Proceedings Article | 28 October 2006
KEYWORDS: Vegetation, Data modeling, Solar radiation models, Remote sensing, Atmospheric modeling, Image processing, Temperature metrology, Ecosystems, Meteorology, Satellites
Terrestrial net primary production (NPP), as an important component of carbon cycle on land, not only indicates directly the production level of vegetation community on land, but also shows the status of terrestrial ecosystem. What's more, NPP is also a determinant of carbon sinks on land and a key regulator of ecological processes, including interactions among tropic levels. In the study, three existing models are combined with each other to assess net primary production in Haihe Basin, China. The photosynthetically active radiation (PAR) model of Monteith is used for the calculation of absorbed photosynthetically active radiation (APAR), the light utilization efficiency model of Potter et al. is used for determining the light utilization efficiency, and the surface energy balance system (SEBS) of Su is used into Potter's model to describe water stress in land wetness conditions. To assess NPP, We use NOAA-AVHRR data from November 2003 to September 2004 and the corresponding daily data of temperature and hours of sunshine obtained from meteorological stations in Haihe Basin, China.
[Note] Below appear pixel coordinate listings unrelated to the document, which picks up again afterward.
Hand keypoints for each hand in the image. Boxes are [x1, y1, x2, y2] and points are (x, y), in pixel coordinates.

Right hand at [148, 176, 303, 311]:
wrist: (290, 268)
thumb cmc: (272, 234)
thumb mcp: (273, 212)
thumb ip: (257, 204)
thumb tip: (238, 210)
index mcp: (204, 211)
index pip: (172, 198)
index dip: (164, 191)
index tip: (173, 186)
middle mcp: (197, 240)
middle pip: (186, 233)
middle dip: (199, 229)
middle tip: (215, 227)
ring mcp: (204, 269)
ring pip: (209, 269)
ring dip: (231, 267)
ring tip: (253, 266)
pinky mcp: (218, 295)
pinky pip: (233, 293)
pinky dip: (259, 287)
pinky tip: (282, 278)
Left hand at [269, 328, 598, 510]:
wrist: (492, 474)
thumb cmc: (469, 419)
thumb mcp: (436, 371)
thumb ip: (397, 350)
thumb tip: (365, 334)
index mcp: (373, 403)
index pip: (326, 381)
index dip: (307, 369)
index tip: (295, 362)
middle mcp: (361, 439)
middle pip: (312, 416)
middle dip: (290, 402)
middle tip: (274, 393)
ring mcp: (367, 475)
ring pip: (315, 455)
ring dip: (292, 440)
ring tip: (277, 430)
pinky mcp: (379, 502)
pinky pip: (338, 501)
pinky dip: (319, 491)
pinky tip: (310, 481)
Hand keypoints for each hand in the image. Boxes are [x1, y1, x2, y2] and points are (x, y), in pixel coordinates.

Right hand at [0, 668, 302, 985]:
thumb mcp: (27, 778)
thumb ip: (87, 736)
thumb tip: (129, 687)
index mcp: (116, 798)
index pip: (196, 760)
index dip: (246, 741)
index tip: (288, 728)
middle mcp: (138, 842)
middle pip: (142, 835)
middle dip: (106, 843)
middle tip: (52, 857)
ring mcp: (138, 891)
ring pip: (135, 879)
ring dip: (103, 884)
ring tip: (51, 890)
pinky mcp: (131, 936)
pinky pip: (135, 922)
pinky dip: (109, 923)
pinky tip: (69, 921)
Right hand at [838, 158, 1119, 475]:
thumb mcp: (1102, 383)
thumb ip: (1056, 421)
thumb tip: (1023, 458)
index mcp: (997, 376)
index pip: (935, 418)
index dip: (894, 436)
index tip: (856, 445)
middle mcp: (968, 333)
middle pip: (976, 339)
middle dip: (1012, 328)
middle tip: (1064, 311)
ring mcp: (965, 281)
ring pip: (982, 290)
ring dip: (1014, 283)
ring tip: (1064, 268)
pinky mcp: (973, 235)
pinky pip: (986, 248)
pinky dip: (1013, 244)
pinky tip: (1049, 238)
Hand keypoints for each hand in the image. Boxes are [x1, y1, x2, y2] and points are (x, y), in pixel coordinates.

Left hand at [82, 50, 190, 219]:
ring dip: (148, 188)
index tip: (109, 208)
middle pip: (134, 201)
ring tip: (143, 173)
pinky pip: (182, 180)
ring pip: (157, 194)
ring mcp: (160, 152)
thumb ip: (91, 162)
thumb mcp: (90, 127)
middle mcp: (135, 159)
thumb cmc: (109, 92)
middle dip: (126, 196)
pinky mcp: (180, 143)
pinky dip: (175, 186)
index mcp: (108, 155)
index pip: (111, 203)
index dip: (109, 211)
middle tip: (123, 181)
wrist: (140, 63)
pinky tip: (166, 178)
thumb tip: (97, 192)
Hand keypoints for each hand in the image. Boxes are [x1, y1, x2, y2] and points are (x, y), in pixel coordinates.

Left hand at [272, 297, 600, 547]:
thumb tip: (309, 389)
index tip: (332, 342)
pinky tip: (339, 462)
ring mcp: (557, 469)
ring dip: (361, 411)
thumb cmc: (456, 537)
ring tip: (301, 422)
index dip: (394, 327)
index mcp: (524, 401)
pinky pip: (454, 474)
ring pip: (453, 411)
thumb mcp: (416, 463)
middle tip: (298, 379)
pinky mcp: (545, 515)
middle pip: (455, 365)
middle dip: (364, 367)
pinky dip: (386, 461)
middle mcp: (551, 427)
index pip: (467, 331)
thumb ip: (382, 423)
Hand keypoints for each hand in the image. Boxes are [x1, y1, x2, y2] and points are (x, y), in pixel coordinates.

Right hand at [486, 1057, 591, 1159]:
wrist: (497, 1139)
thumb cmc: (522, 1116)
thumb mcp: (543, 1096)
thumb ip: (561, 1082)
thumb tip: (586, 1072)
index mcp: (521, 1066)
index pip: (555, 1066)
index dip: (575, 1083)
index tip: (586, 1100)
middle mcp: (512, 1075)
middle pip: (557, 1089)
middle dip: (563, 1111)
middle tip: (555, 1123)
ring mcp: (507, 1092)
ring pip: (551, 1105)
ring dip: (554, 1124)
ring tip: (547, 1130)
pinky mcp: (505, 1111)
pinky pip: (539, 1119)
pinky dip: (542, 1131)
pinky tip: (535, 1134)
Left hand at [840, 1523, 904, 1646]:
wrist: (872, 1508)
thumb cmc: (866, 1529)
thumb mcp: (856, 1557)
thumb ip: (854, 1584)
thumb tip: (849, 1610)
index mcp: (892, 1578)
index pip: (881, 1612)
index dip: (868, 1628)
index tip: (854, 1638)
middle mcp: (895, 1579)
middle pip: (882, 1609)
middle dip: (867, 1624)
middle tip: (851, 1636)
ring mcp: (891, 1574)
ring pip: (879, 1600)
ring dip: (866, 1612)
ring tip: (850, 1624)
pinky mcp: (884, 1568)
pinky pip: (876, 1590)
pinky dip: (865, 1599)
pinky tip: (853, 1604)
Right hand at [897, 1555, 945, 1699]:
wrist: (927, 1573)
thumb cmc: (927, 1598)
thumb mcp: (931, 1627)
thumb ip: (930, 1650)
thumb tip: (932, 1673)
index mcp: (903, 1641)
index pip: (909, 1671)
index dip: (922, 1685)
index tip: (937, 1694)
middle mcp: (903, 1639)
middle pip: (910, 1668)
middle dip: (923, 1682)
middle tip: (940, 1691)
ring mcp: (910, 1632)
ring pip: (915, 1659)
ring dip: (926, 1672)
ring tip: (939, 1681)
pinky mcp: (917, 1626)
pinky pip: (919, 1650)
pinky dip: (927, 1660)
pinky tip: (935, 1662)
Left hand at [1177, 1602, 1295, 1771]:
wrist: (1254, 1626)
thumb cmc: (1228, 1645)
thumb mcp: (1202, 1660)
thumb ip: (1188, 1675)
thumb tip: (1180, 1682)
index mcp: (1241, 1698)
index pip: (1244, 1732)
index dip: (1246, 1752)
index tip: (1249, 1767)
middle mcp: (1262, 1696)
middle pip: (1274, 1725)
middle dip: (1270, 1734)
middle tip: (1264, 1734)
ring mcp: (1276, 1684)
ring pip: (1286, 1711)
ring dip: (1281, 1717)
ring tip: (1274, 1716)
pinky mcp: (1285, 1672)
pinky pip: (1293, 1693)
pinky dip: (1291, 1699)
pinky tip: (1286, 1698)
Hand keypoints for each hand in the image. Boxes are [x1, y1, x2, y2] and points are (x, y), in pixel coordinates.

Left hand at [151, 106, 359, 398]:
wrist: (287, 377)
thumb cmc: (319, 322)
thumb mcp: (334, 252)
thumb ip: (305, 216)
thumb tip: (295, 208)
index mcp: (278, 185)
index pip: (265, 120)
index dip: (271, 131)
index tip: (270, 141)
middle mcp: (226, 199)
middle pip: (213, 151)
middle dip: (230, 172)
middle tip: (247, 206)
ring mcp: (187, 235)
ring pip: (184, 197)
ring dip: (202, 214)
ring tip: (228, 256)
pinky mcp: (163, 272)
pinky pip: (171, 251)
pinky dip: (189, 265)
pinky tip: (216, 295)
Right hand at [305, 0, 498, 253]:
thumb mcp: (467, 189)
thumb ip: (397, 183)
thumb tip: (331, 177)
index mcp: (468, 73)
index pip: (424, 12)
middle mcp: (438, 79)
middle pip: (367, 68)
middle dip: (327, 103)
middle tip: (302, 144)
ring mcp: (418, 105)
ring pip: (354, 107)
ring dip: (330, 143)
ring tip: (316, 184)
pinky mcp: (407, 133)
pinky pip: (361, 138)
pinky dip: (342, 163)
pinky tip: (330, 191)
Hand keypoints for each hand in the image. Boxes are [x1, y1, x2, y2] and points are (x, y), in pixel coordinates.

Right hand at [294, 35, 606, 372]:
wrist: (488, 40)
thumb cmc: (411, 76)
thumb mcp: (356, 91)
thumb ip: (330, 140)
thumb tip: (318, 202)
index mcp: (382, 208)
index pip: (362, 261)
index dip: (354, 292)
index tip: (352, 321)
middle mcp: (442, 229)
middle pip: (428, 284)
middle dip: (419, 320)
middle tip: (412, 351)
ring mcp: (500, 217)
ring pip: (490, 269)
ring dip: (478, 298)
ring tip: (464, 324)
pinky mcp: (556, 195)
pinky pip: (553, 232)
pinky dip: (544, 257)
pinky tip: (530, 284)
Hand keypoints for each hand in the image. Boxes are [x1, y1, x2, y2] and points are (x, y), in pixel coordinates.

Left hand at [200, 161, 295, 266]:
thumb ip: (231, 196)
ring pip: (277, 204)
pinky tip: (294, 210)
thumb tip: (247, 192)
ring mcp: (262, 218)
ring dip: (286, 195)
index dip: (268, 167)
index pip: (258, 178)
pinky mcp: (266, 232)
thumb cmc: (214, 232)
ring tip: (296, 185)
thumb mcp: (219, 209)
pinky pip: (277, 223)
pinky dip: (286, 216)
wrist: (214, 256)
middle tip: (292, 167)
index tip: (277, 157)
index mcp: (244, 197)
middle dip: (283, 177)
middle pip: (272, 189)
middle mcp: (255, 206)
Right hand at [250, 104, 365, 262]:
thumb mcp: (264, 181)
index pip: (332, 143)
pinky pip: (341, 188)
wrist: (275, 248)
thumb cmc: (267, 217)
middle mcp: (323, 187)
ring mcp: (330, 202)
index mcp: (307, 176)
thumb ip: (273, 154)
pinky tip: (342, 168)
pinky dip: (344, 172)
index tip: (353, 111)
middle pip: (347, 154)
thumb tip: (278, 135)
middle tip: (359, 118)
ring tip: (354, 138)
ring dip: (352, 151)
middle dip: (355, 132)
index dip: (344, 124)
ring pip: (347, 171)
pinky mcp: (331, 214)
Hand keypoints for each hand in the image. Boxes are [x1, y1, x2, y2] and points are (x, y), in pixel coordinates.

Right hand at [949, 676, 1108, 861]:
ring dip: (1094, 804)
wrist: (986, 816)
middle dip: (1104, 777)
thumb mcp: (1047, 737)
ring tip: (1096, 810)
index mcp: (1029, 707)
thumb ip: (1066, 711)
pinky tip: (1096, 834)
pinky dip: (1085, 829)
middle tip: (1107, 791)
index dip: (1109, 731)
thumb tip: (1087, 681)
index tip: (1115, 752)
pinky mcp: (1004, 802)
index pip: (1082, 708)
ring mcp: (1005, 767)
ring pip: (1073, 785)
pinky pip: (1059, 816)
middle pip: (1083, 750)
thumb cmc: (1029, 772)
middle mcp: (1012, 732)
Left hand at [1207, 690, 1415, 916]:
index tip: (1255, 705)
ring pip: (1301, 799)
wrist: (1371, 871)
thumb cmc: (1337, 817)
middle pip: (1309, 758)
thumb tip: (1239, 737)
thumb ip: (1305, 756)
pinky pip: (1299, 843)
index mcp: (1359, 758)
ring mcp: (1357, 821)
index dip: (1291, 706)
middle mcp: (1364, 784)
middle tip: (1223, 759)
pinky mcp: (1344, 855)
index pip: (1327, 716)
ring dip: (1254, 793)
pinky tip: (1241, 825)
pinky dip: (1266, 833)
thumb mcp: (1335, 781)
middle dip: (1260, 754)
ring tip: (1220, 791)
After atmospheric, geometrical and radiant corrections, every ten days NOAA data are processed to become an image of NDVI by means of the maximal value composition method (MVC) in order to eliminate some noises. Using these data, we compute NPP in spring season and spring season of 2004 in Haihe Basin, China. The result shows, in Haihe Basin, NPP for spring season is averaged to 336.10gC•m-2, and 709.16 gC•m-2 for autumn season. In spatial distribution, NPP is greater in both ends than in middle for spring season, and decrease increasingly from north to south for autumn season. Future work should rely on the integration of high and low resolution images to assess net primary production, which will probably have more accurately estimation.